Task details |
Copy every line of the data in which the word "nmos" occurs.

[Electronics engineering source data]

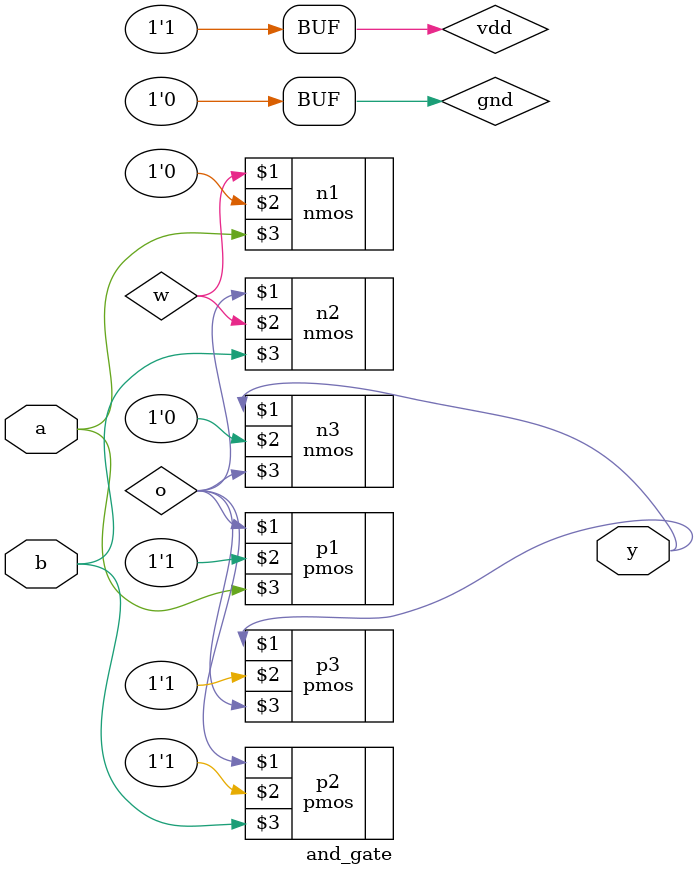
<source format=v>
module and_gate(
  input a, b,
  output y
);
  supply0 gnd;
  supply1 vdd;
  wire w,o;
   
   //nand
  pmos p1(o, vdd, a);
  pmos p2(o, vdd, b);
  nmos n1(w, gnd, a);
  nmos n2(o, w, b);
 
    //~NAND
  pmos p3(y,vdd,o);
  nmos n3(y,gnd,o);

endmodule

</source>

---

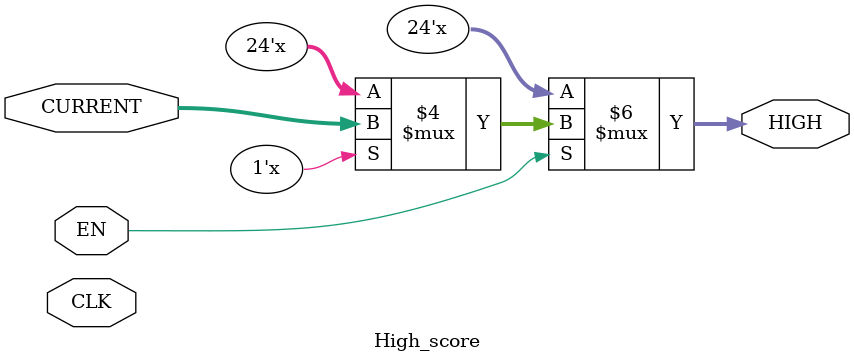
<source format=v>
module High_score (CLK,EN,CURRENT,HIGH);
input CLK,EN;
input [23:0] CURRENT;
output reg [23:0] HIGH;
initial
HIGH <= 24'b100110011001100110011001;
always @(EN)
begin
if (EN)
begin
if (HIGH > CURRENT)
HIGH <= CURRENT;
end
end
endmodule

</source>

Response to this exercise |
  nmos n1(w, gnd, a);
  nmos n2(o, w, b);
  nmos n3(y,gnd,o);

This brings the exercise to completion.